Many of the state’s most popular trails are among the more than 300 that branch out along I-90 between Seattle and Ellensburg in the Greenway NHA. From the four-season foothill trails on Cougar, Squak, and Tiger mountains to Rattlesnake Ledge, known as daʔšədabš to the Snoqualmie people, to the awe-inspiring mountain trails leading into Alpine Lakes Wilderness, a visitor to the Greenway NHA can travel by foot, horse, bike, and motorized recreation to visit the multitude of natural wonders in the Greenway NHA. Some of the Greenway NHA’s most popular trails are located at Mt. Si, in the Middle Fork Snoqualmie River Valley and at Snoqualmie Pass.
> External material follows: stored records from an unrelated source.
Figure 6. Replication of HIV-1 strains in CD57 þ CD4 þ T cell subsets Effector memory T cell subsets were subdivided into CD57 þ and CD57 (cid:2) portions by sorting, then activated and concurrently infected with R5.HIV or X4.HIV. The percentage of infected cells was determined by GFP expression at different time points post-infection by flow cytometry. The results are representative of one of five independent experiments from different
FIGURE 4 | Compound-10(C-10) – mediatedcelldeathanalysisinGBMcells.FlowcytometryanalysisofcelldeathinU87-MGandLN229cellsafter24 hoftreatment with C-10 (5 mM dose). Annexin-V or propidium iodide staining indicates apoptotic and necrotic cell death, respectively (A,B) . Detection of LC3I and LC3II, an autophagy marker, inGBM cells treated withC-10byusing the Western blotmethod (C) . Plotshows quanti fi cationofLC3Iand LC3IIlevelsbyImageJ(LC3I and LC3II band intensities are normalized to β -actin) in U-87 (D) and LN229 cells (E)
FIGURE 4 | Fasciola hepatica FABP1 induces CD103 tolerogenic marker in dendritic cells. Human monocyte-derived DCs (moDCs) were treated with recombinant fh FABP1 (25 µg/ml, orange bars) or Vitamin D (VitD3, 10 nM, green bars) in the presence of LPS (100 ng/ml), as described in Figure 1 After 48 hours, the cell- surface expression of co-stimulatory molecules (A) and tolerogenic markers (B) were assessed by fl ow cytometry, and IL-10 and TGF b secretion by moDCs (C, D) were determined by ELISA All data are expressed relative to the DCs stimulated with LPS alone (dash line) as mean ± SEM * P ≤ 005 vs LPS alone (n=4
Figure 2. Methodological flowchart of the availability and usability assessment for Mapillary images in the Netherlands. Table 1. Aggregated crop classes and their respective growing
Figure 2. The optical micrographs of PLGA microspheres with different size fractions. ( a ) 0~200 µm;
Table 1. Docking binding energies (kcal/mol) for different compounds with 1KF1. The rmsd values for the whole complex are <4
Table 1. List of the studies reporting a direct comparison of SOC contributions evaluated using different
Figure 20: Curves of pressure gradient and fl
Travelers along the Pacific Crest National Scenic Trail trace a path along this north-south corridor, moving through consolidated checkerboard land around Snoqualmie Pass before stepping back into Congressionally designated Wilderness. East-west trail users in the Greenway NHA now navigate along the former railroad beds of the Northern Pacific, Milwaukee Road, and other branch lines. The Mountains to Sound Greenway Trail, stretching from Ellensburg to Seattle, and the Palouse to Cascades Trail, is merely an incarnation of centuries of human travel along this scenic corridor.